Introduction1

I’m writing this post because I see people use incorrect machine learning methodology far too often—this includes inappropriate or naive uses of cross-validation; train/test leakages during preprocessing; and so on.

Machine learning packages like scikit-learn make it really easy to get started in ML, but they also make it really easy to fool yourself into a false sense of confidence.

This post answers the following question:

My model got excellent test-set performance… why did it do so poorly in deployment?
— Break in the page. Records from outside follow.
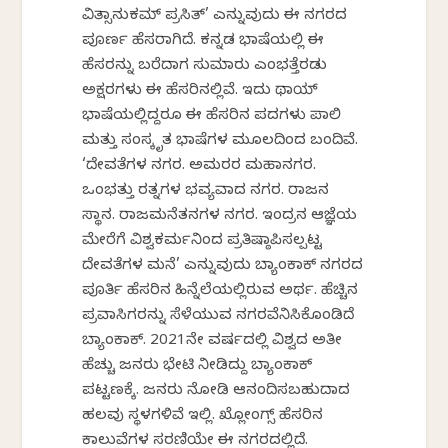
ವಿತ್ಸಾನುಕಮ್ ಪ್ರಸಿತ್’ ಎನ್ನುವುದು ಈ ನಗರದ
ಪೂರ್ಣ ಹೆಸರಾಗಿದೆ. ಕನ್ನಡ ಭಾಷೆಯಲ್ಲಿ ಈ
ಹೆಸರನ್ನು ಬರೆದಾಗ ಸುಮಾರು ಎಂಭತ್ತೆರಡು
ಅಕ್ಷರಗಳು ಈ ಹೆಸರಿನಲ್ಲಿವೆ. ಇದು ಥಾಯ್
ಭಾಷೆಯಲ್ಲಿದ್ದರೂ ಈ ಹೆಸರಿನ ಪದಗಳು ಪಾಲಿ
ಮತ್ತು ಸಂಸ್ಕೃತ ಭಾಷೆಗಳ ಮೂಲದಿಂದ ಬಂದಿವೆ.
‘ದೇವತೆಗಳ ನಗರ. ಅಮರರ ಮಹಾನಗರ.
ಒಂಭತ್ತು ರತ್ನಗಳ ಭವ್ಯವಾದ ನಗರ. ರಾಜನ
ಸ್ಥಾನ. ರಾಜಮನೆತನಗಳ ನಗರ. ಇಂದ್ರನ ಆಜ್ಞೆಯ
ಮೇರೆಗೆ ವಿಶ್ವಕರ್ಮನಿಂದ ಪ್ರತಿಷ್ಠಾಪಿಸಲ್ಪಟ್ಟ
ದೇವತೆಗಳ ಮನೆ’ ಎನ್ನುವುದು ಬ್ಯಾಂಕಾಕ್ ನಗರದ
ಪೂರ್ತಿ ಹೆಸರಿನ ಹಿನ್ನೆಲೆಯಲ್ಲಿರುವ ಅರ್ಥ. ಹೆಚ್ಚಿನ
ಪ್ರವಾಸಿಗರನ್ನು ಸೆಳೆಯುವ ನಗರವೆನಿಸಿಕೊಂಡಿದೆ
ಬ್ಯಾಂಕಾಕ್. 2021ನೇ ವರ್ಷದಲ್ಲಿ ವಿಶ್ವದ ಅತೀ
ಹೆಚ್ಚು ಜನರು ಭೇಟಿ ನೀಡಿದ್ದು ಬ್ಯಾಂಕಾಕ್
ಪಟ್ಟಣಕ್ಕೆ. ಜನರು ನೋಡಿ ಆನಂದಿಸಬಹುದಾದ
ಹಲವು ಸ್ಥಳಗಳಿವೆ ಇಲ್ಲಿ. ಖ್ಲೋಂಗ್ಸ್ ಹೆಸರಿನ
ಕಾಲುವೆಗಳ ಸರಣಿಯೇ ಈ ನಗರದಲ್ಲಿದೆ.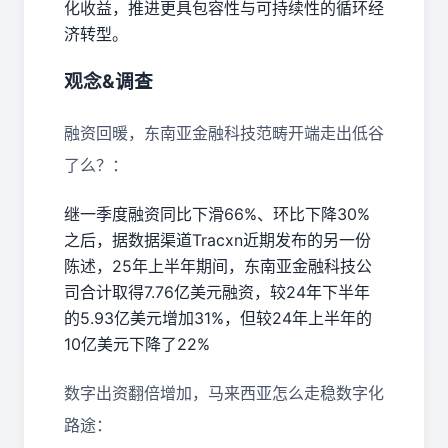
化收益，推进更具包容性与可持续性的循环经
济转型。
观念&调查
融资回暖，东南亚金融科技范畴开端走出低谷
了么？：
继一季度融资同比下滑66%、环比下降30%
之后，据数据渠道Tracxn近期发布的另一份
陈述，25年上半年期间，东南亚金融科技公
司合计取得7.76亿美元融资，较24年下半年
的5.93亿美元增加31%，但较24年上半年的
10亿美元下降了22%
数字出资翻倍增加，马来西亚怎么走稳数字化
路途：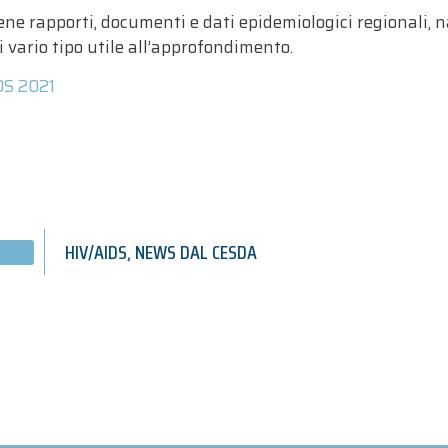
iene rapporti, documenti e dati epidemiologici regionali, 
 vario tipo utile all’approfondimento.
DS 2021
HIV/AIDS
,
NEWS DAL CESDA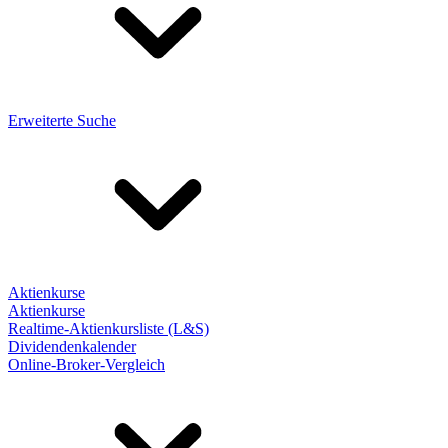
Erweiterte Suche
Aktienkurse
Aktienkurse
Realtime-Aktienkursliste (L&S)
Dividendenkalender
Online-Broker-Vergleich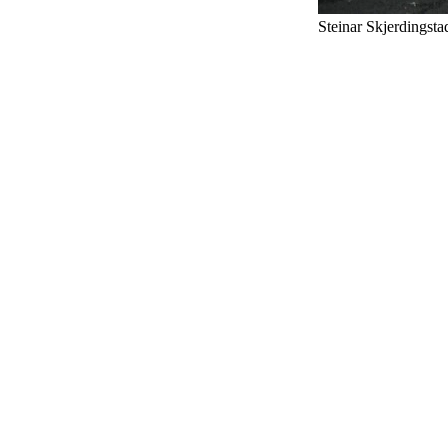
Steinar Skjerdingsta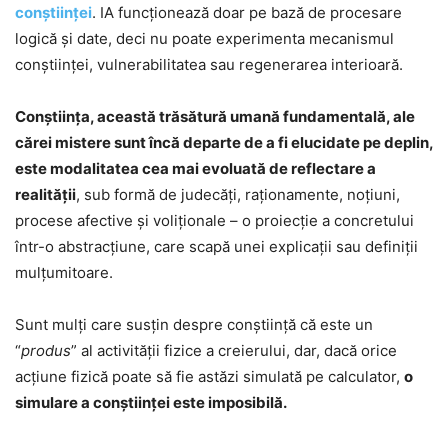
conștiinței
. IA funcționează doar pe bază de procesare
logică și date, deci nu poate experimenta mecanismul
conștiinței, vulnerabilitatea sau regenerarea interioară.
Conştiinţa, această trăsătură umană fundamentală, ale
cărei mistere sunt încă departe de a fi elucidate pe deplin,
este modalitatea cea mai evoluată de reflectare a
realităţii
, sub formă de judecăţi, raţionamente, noţiuni,
procese afective şi voliţionale – o proiecţie a concretului
într-o abstracţiune, care scapă unei explicaţii sau definiţii
mulţumitoare.
Sunt mulţi care susţin despre conştiinţă că este un
“
produs
” al activităţii fizice a creierului, dar, dacă orice
acţiune fizică poate să fie astăzi simulată pe calculator,
o
simulare a conştiinţei este imposibilă.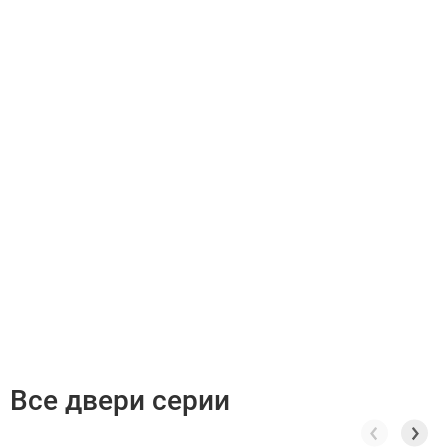
Все двери серии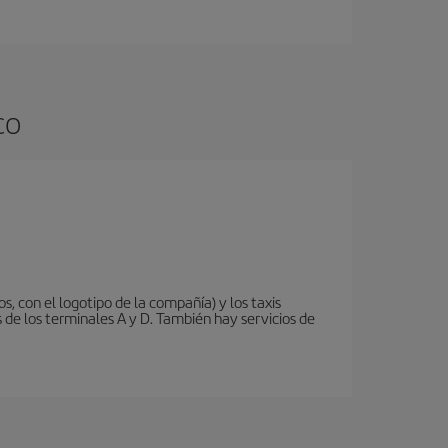
co
s, con el logotipo de la compañía) y los taxis
s de los terminales A y D. También hay servicios de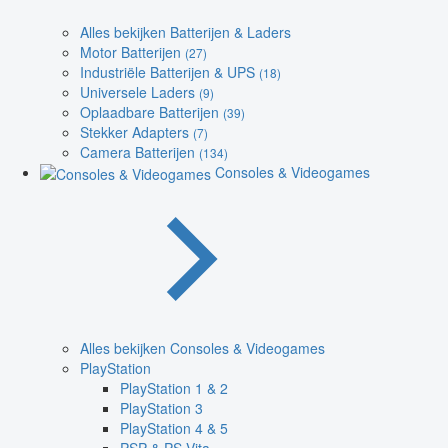
Alles bekijken Batterijen & Laders
Motor Batterijen
(27)
Industriële Batterijen & UPS
(18)
Universele Laders
(9)
Oplaadbare Batterijen
(39)
Stekker Adapters
(7)
Camera Batterijen
(134)
Consoles & Videogames
Alles bekijken Consoles & Videogames
PlayStation
PlayStation 1 & 2
PlayStation 3
PlayStation 4 & 5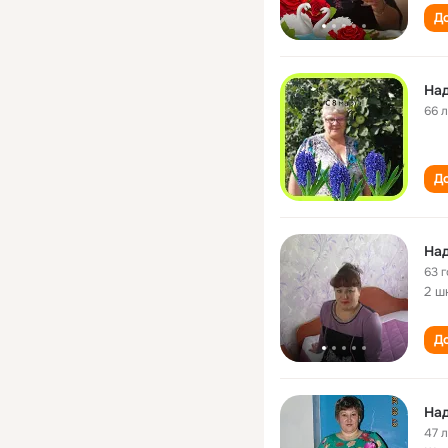
До
На
66 
До
Над
63 
2 ш
До
Над
47 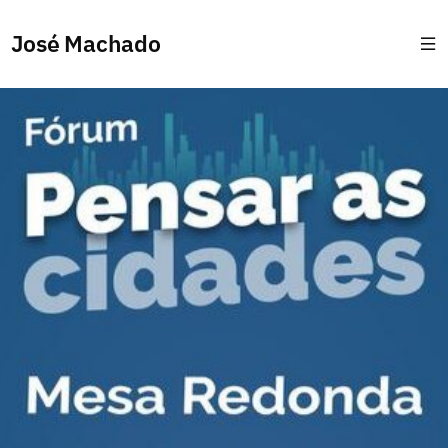
José Machado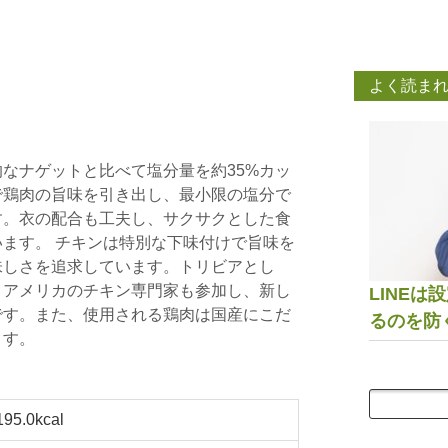
よく読ま
なナゲットと比べて塩分量を約35%カッ
で鶏肉の旨味を引き出し、最小限の塩分で
す。衣の配合も工夫し、サクサクとした食
ます。 チキンは特別な下味付けで旨味を
味しさを追求しています。トリビアとし
、アメリカのチキン専門家も参加し、新し
LINE
です。また、使用される鶏肉は国産にこだ
るのを防
ます。
195.0kcal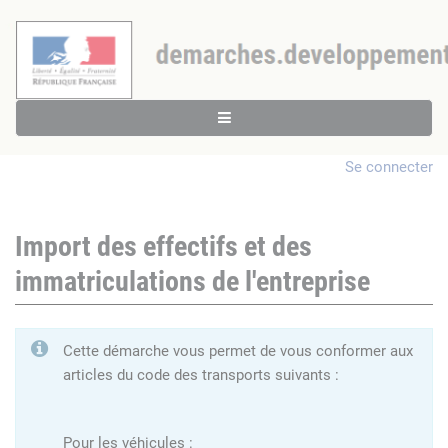
Se connecter
Import des effectifs et des
immatriculations de l'entreprise
Cette démarche vous permet de vous conformer aux
articles du code des transports suivants :
Pour les véhicules :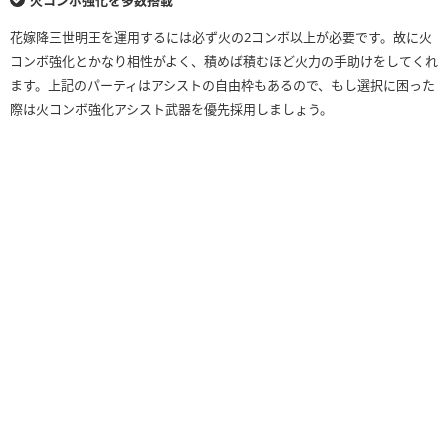
花嫁降三世明王を運用するには必ず火の2コンボ以上が必要です。故に火
コンボ強化とかなり相性がよく、積めば積むほど火力の手助けをしてくれ
ます。上記のパーティはアシストの自由枠もあるので、もし選択に困った
際は火コンボ強化アシスト武器を優先採用しましょう。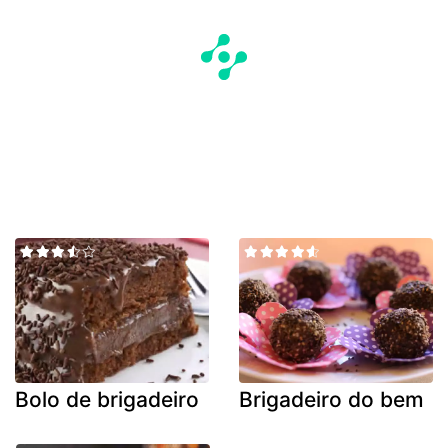
Bolo de brigadeiro
Brigadeiro do bem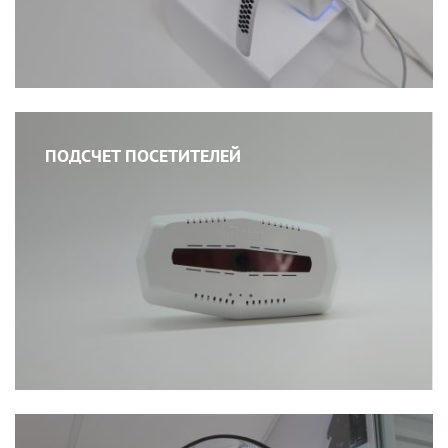
ПОДСЧЕТ ПОСЕТИТЕЛЕЙ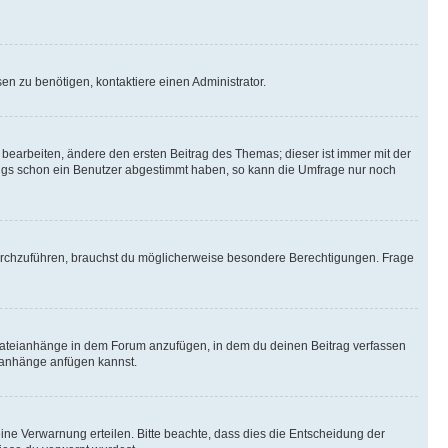
n zu benötigen, kontaktiere einen Administrator.
earbeiten, ändere den ersten Beitrag des Themas; dieser ist immer mit der
ngs schon ein Benutzer abgestimmt haben, so kann die Umfrage nur noch
rchzuführen, brauchst du möglicherweise besondere Berechtigungen. Frage
Dateianhänge in dem Forum anzufügen, in dem du deinen Beitrag verfassen
eianhänge anfügen kannst.
ine Verwarnung erteilen. Bitte beachte, dass dies die Entscheidung der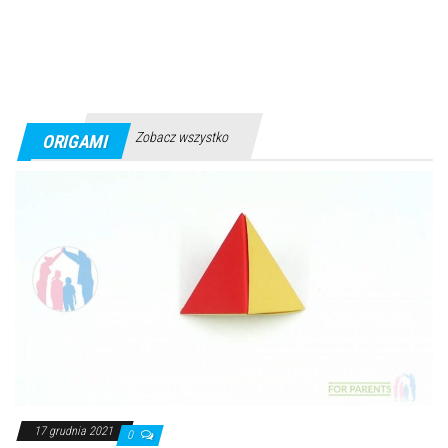
Zobacz wszystko
ORIGAMI
17 grudnia 2021
0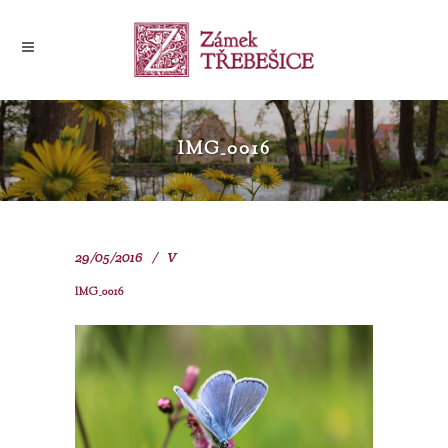
IMG_0016
29/05/2016
V
IMG_0016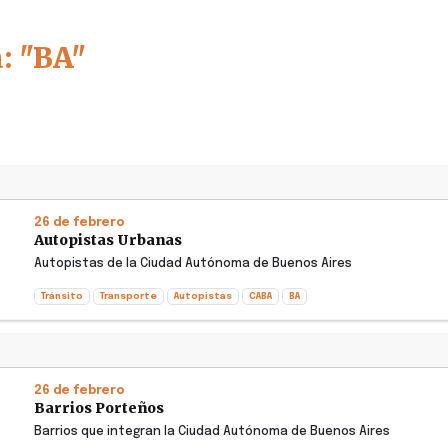
: "BA"
26 de febrero
Autopistas Urbanas
Autopistas de la Ciudad Autónoma de Buenos Aires
Tránsito
Transporte
Autopistas
CABA
BA
26 de febrero
Barrios Porteños
Barrios que integran la Ciudad Autónoma de Buenos Aires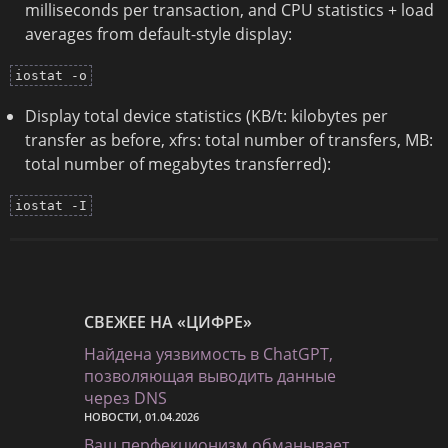
milliseconds per transaction, and CPU statistics + load
averages from default-style display:
iostat -o
Display total device statistics (KB/t: kilobytes per
transfer as before, xfrs: total number of transfers, MB:
total number of megabytes transferred):
iostat -I
СВЕЖЕЕ НА «ЦИФРЕ»
Найдена уязвимость в ChatGPT,
позволяющая выводить данные
через DNS
НОВОСТИ, 01.04.2026
Ваш перфекционизм обманывает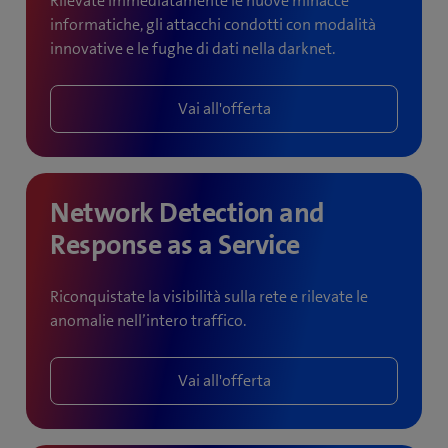
Rilevate immediatamente le nuove minacce
informatiche, gli attacchi condotti con modalità
innovative e le fughe di dati nella darknet.
Vai all'offerta
Network Detection and
Response as a Service
Riconquistate la visibilità sulla rete e rilevate le
anomalie nell’intero traffico.
Vai all'offerta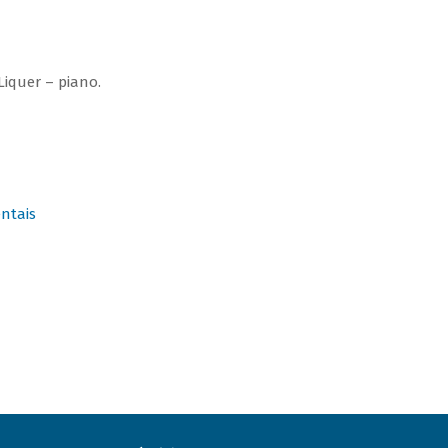
Liquer – piano.
ntais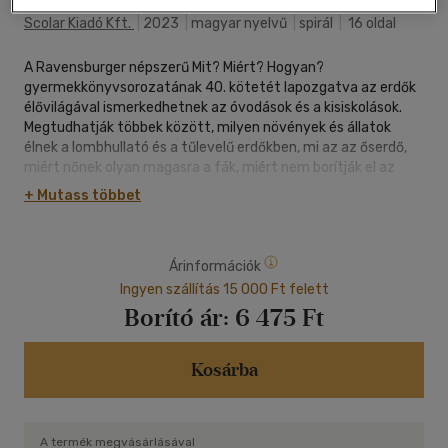
Scolar Kiadó Kft.
|
2023
|
magyar nyelvű
|
spirál
|
16 oldal
A Ravensburger népszerű Mit? Miért? Hogyan?
gyermekkönyvsorozatának 40. kötetét lapozgatva az erdők
élővilágával ismerkedhetnek az óvodások és a kisiskolások.
Megtudhatják többek között, milyen növények és állatok
élnek a lombhullató és a tűlevelű erdőkben, mi az az őserdő,
miért nőnek olyan magasra a fák, miért nem borítják el az
erdőt a lehullott levelek, mit csinál az erdész, miért kell védeni
+ Mutass többet
az erdőket. A könyv végén egy kivágható memóriajátékot is
találnak.
Árinformációk
Ingyen szállítás 15 000 Ft felett
Borító ár:
6 475 Ft
Kosárba
A termék megvásárlásával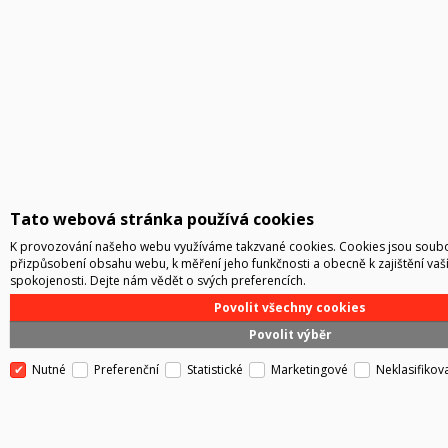
Tato webová stránka používá cookies
K provozování našeho webu využíváme takzvané cookies. Cookies jsou soubor
přizpůsobení obsahu webu, k měření jeho funkčnosti a obecně k zajištění vaš
spokojenosti. Dejte nám vědět o svých preferencích.
Povolit všechny cookies
Povolit výběr
Nutné
Preferenční
Statistické
Marketingové
Neklasifikov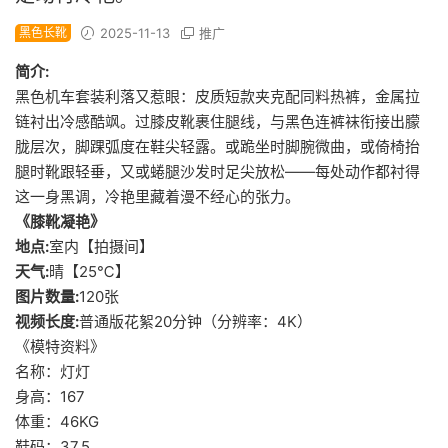
黑色长靴
2025-11-13
推广
简介:
黑色机车套装利落又惹眼：皮质短款夹克配同料热裤，金属拉
链衬出冷感酷飒。过膝皮靴裹住腿线，与黑色连裤袜衔接出朦
胧层次，脚踝弧度在鞋尖轻露。或跪坐时脚腕微曲，或倚椅抬
腿时靴跟轻垂，又或蜷腿沙发时足尖放松——每处动作都衬得
这一身黑调，冷艳里藏着漫不经心的张力。
《膝靴凝艳》
地点:
室内【拍摄间】
天气:
晴【25℃】
图片数量:
120张
视频长度:
普通版花絮20分钟（分辨率：4K）
《模特资料》
名称：灯灯
身高：167
体重：46KG
鞋码：37.5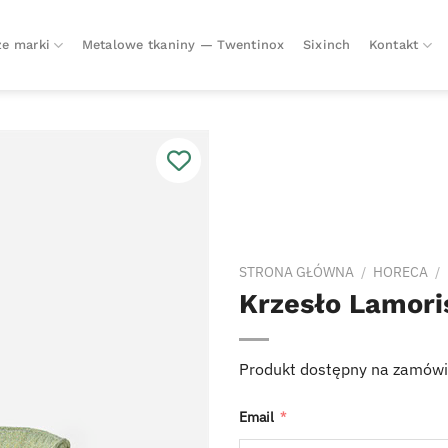
e marki
Metalowe tkaniny — Twentinox
Sixinch
Kontakt
STRONA GŁÓWNA
/
HORECA
/
Krzesło Lamori
Produkt dostępny na zamówi
Email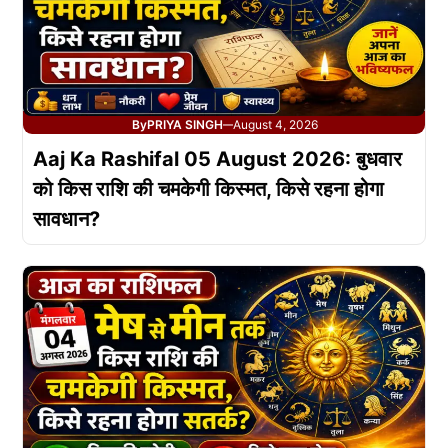
By
PRIYA SINGH
August 4, 2026
—
Aaj Ka Rashifal 05 August 2026: बुधवार
को किस राशि की चमकेगी किस्मत, किसे रहना होगा
सावधान?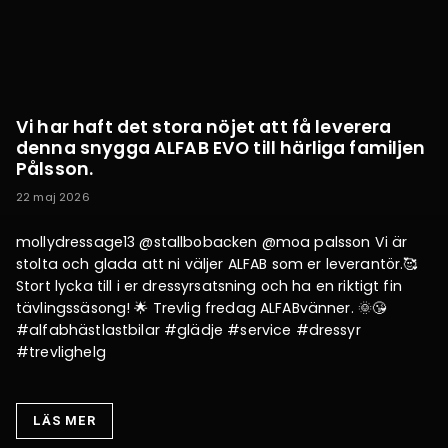
Vi har haft det stora nöjet att få leverera
denna snygga ALFAB EVO till härliga familjen
Pålsson.
22 maj 2026
mollydressage13 @stallbobacken @moa palsson Vi är
stolta och glada att ni väljer ALFAB som er leverantör.🥰
Stort lycka till i er dressyrsatsning och ha en riktigt fin
tävlingssäsong! 🌟 Trevlig fredag ALFABvänner. 🌞😘
#alfabhästlastbilar #glädje #service #dressyr
#trevlighelg
LÄS MER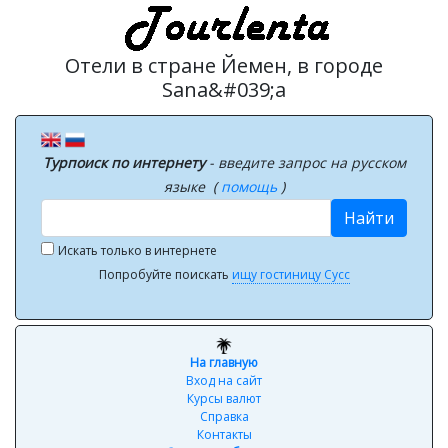
Отели в стране Йемен, в городе
Sana&#039;a
Турпоиск по интернету
- введите запрос на русском
языке (
помощь
)
Найти
Искать только в интернете
Попробуйте поискать
ищу гостиницу Сусс
На главную
Вход на сайт
Курсы валют
Справка
Контакты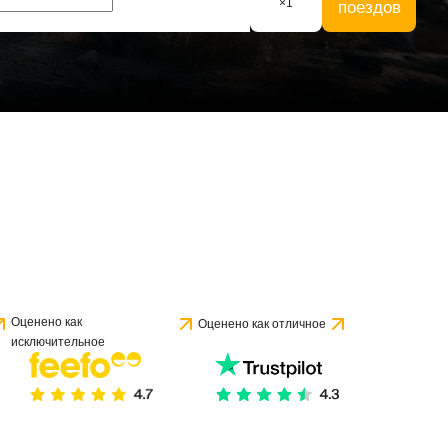
×
1
поездов
Оценено как
Оценено как отличное
исключительное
Model Validation: Simulating Real-World Deployment

  • The purpose of model validation is to accurately estimate a model’s real-world performance, before actually deploying it.
    • Our model may be involved in important decisions. Is it trustworthy?
    • We don’t want to get excellent test-set performance, only to be surprised when our model gets deployed and performs terribly in the real world.
    • In deployment, we won’t generally know the ground-truth for new inputs. So it’s not usually easy to measure the model’s performance after deployment, anyway.
  • It’s useful to think of model validation techniques as simulations of real-world deployment.
    • The standard train/test split is just one special case of this idea.
      • In deployment, the model will be trained on a limited set of available data.
        • (In validation, this is simulated by the training set.)
      • the model is then used to make predictions on inputs it has never seen before.
        • (In validation, this is simulated by predicting on the test set.)
      • We want to know how well the model will perform on these previously unseen inputs.
        • (In validation, we compare the test set predictions to their true labels, and compute some score that usefully characterizes the model’s performance. Accuracy, F1, RMSE, etc.)
    • Cross-validation yields a similar estimate of performance, but with reduced variance.


Some Common Pitfalls

  • In many situations, simple train/test splits and cross-validation will yield misleading estimates.
    • A naive train/test split implicitly assumes that our data consists of iid samples.
    • If our data violates this iid assumption, then the test-set performance will mislead us—and usually cause us to overestimate our model’s real-world performance.
    • This can lead to bad consequences: at the very least, it makes you (the data scientist) seem untrustworthy or incompetent.
  • Careless preprocessing can introduce train/test leakages.
    • For example: if you standardize your training set and test set together, then the \(\mu\)s and \(\sigma\)s you compute will be a function of the test set.
    • This means that your model has, effectively, gotten a sneak-peek at the test set.
    • I.e, your model validation technique is cheating (even if you didn’t mean to).
    • In some cases, the effect may be small. But don’t count on it!


How to Avoid these Pitfalls

  • Thinking carefully about deployment can help us design sound validation techniques, and avoid fooling ourselves.
    • In deployment, what information will be available to the model during training?
      • Your validation technique must correctly simulate this availability—the validation technique must not touch any other information until test-time.
    • When the deployed model receives new data, how will that data be structured?
      • Individual, iid samples?:
        • This is the simplest case, and is almost always assumed in introductory treatments of machine learning.
          • You may be surprised by how uncommmon it is in practice, though.
        • Under this circumstance, straightforward splits and cross-validation will suffice.
      • A batch of related samples? e.g.:
        • measurements from the same plate in a lab experiment;
        • the set of all transactions for an individual customer
      • The next item in a sequence? e.g.:
        • the next price for a stock;
        • the next word of text; the next frame of video)


Some Practical Recommendations

  • Ensure your preprocessing is sound by using pipelines.
  • If your data is, in fact, iid, then go ahead and use ordinary splits or cross-validation. Scikit-learn implementations:
  • When your data can be naturally grouped into related samples (i.e., the iid assumption is violated), then be sure to use grouped splits/grouped cross-validation.
    • Of course, scikit-learn has a great implementation.
    • The basic idea is that each sample from the same group must be on the same side of each split. In other words: you should not train and test using samples from the same group.
    • Note: as far as I’m aware, scikit-learn doesn’t have a stratified group k-fold cross validator. It might be a good issue to raise…
  • When your data has a sequential structure, then you ought to use a cross-validator specially suited for that situation.
  • A large swath of practical situations are covered by these techniques.
    • For other situations: just think through the questions listed previously. We’ll repeat them here for emphasis:
      • In deployment, what information will be available to the model during training?
      • When the deployed model receives new data, how will that data be structured?


Additional reading


  1. In this post, we restrict our discussion to supervised learning tasks. The notion of simulating real-world deployment holds for other tasks (e.g., active or reinforcement learning), but all detailed discussion pertains to supervised learning. Furthermore, we restrict ourselves to batch-wise learning tasks—online learning presents other subtleties for validation.